Why understanding the lifecycle of a cyber attack is better than trying to stop it

There is universal acknowledgement that 97% of all network databases are already compromised in some way, and sophisticated attackers can hide for months or even years before being discovered.

In fact, evidence suggests that in the high-profile cyber attack on Sony, the intrusion had been occurring for more than a year before its discovery. According to Cisco's 2015 Midyear Security Report, hackers' methods are becoming increasingly advanced and agile as the financial incentives for these threats also continue to rise exponentially.

As more big businesses like Anthem, JP Morgan Chase, Home Depot, etc. are exposed and millions of consumers' private information compromised, it becomes abundantly clear that prevention as the enterprise's primary cyber security strategy is inherently flawed.

> See also: Sandboxing vs. heuristic-based scanning: a malware detection 101

According to a recent Gartner report titled, 'Malware Is Already Inside,' the enterprise needs to understand that perfect prevention is impossible. Instead of a security strategy primarily focused on prevention, Gartner advises organisations to balance their cyber security investments across the four stages of Gartner’s Adaptive Security Architecture: Predict, Prevent, Detect, Respond.

How that translates into a real-world security strategy is crucial for enterprises facing an increasingly hostile environment. An enterprise that wants to 'bullet-proof' its corporate data must take a more layered approach. To proactively identify malicious attacks and their targets, one must factor in all points of exposure by concentrating on detection in addition to prevention.

When prevention inevitably fails, detection becomes critical. With a repository of forensics data coupled with predictive capabilities – the holy grail of network security – it becomes a matter of course to identify a compromise, understand their target and anticipate their potential paths.

In other words, organisations will have the ability to stop an attack and remediate a system before serious damage occurs!

The steps to success

To arrive at a more holistic and layered approach to an organisation's security strategy where a risk assessment can lead to predictive analytics, the following components are crucial to have in place:

Make detection the core of your security strategy by leveraging predictive analytics and attack profiles against critical assets to determine the pathway of the adversary.

****************

= What you will do =
[1] List the four stages of Gartner's Adaptive Security Architecture that the cyber attack lifecycle article names.
[2] Edit the cyber attack lifecycle article from "When prevention inevitably" to "serious damage occurs!", replacing "forensics data" with "threat intelligence".
[3] In the cyber attack lifecycle article, what is the title of the Gartner report that calls perfect prevention impossible?

****************

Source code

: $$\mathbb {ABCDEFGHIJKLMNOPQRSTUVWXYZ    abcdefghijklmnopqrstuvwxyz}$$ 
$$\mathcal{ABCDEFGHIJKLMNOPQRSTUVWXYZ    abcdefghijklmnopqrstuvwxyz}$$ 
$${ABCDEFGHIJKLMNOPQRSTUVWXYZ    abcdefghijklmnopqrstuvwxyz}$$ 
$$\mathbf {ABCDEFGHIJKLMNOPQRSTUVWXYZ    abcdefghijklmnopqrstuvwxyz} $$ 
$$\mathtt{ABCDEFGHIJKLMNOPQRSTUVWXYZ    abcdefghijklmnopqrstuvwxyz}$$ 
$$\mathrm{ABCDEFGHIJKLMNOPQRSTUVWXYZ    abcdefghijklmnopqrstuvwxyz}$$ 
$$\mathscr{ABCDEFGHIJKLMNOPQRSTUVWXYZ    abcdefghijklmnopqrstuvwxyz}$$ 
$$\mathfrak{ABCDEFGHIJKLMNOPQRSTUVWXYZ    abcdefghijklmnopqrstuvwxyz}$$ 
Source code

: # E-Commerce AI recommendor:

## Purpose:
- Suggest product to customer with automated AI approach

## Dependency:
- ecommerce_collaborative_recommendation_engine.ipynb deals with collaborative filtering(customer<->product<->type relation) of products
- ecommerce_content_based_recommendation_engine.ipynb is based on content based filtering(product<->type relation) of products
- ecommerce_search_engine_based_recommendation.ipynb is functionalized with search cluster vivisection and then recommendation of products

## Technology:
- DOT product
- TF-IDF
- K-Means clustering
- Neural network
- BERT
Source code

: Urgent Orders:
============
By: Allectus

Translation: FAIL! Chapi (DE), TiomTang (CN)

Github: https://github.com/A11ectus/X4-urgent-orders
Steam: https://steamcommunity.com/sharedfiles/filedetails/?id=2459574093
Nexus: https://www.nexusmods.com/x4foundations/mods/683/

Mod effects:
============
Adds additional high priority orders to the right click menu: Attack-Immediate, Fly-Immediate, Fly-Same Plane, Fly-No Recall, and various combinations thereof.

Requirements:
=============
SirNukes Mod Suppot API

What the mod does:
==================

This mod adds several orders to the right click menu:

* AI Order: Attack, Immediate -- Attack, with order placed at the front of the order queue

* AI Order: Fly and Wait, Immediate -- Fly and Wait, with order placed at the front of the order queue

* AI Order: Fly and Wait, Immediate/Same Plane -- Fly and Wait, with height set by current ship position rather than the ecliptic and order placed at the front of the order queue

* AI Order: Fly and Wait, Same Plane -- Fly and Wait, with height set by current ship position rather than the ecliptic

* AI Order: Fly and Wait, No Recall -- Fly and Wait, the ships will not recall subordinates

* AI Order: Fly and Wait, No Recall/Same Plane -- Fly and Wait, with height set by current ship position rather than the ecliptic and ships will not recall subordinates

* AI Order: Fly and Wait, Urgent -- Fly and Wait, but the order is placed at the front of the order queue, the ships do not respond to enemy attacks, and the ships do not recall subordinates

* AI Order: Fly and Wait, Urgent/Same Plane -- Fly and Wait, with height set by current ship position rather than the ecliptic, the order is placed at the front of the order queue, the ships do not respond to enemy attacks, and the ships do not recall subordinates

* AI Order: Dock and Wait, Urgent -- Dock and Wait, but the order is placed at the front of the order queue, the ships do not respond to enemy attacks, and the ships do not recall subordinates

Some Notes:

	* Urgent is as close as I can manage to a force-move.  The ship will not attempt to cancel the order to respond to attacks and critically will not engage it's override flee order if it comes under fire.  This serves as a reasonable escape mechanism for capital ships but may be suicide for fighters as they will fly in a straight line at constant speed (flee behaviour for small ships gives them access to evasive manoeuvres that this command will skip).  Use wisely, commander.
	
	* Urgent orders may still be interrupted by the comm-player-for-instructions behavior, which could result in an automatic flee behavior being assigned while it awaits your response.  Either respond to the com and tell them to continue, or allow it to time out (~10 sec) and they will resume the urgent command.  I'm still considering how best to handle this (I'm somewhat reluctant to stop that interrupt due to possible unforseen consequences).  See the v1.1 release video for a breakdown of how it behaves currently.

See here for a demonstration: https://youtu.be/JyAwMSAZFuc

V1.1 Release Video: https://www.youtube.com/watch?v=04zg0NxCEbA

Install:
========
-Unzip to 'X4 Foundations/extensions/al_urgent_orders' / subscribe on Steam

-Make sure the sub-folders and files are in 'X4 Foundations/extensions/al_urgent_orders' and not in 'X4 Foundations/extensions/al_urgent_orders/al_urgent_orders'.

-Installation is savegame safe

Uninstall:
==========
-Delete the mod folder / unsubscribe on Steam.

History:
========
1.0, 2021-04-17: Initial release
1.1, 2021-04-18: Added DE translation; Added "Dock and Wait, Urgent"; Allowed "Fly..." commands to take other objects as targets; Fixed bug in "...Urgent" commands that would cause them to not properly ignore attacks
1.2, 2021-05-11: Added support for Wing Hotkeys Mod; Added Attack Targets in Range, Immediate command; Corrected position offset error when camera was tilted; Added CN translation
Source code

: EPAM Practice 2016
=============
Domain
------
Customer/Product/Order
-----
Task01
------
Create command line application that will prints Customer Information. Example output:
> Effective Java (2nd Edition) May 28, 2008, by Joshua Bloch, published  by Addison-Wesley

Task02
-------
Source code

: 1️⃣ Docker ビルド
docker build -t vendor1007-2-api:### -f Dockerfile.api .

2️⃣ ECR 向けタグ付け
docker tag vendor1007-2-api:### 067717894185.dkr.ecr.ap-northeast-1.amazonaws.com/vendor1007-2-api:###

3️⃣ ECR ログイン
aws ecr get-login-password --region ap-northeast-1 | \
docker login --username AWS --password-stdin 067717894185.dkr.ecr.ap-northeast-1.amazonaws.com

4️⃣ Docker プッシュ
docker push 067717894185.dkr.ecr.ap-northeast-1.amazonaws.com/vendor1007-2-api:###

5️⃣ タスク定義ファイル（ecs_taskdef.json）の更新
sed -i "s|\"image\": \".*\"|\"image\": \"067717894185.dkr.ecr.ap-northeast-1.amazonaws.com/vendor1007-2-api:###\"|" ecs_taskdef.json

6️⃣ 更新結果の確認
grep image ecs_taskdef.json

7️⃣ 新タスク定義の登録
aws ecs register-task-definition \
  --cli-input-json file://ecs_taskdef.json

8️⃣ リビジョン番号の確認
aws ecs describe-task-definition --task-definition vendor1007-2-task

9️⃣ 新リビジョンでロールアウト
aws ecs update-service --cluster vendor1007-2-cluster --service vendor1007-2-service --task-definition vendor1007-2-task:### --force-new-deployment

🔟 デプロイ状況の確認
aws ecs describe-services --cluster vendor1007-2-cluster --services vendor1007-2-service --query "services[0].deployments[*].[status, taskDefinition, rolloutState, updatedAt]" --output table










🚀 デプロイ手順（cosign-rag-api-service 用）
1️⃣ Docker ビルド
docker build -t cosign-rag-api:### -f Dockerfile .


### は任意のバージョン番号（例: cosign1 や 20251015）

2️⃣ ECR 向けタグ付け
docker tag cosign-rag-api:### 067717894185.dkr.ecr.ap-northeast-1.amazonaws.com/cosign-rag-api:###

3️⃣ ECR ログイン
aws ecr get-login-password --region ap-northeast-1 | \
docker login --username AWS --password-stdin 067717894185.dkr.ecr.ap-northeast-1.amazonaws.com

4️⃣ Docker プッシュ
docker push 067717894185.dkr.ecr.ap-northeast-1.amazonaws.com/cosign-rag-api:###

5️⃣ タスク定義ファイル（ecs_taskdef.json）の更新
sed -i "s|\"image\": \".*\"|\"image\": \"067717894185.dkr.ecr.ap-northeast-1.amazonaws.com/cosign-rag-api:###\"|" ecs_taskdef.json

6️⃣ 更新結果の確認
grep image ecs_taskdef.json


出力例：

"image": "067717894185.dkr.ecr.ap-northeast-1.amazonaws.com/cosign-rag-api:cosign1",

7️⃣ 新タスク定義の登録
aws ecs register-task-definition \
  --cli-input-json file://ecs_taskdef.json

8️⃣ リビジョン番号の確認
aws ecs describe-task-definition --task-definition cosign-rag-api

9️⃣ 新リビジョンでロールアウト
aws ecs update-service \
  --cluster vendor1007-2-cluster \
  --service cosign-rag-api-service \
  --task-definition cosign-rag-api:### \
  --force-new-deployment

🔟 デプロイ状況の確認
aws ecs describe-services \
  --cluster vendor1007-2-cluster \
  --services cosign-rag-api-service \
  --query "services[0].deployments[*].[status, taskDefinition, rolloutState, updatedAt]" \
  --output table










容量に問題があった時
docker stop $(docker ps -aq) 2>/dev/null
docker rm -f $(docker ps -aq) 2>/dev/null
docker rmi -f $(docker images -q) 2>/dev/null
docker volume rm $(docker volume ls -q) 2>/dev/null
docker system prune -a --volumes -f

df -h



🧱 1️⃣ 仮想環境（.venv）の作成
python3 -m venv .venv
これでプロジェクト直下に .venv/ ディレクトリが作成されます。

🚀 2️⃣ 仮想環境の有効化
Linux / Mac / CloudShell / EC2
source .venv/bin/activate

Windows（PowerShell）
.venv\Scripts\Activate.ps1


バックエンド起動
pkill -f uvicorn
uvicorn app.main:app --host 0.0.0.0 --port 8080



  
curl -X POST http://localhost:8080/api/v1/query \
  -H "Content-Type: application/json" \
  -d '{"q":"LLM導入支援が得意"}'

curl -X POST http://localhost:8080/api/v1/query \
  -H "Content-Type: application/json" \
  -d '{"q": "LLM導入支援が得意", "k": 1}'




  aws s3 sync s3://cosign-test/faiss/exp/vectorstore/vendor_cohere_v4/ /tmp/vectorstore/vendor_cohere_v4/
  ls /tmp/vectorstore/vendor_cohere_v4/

****************

= Solutions below =
[1] Predict, Prevent, Detect, Respond

[2]
When prevention inevitably fails, detection becomes critical. With a repository of threat intelligence coupled with predictive capabilities – the holy grail of network security – it becomes a matter of course to identify a compromise, understand their target and anticipate their potential paths.

In other words, organisations will have the ability to stop an attack and remediate a system before serious damage occurs!

[3] 'Malware Is Already Inside'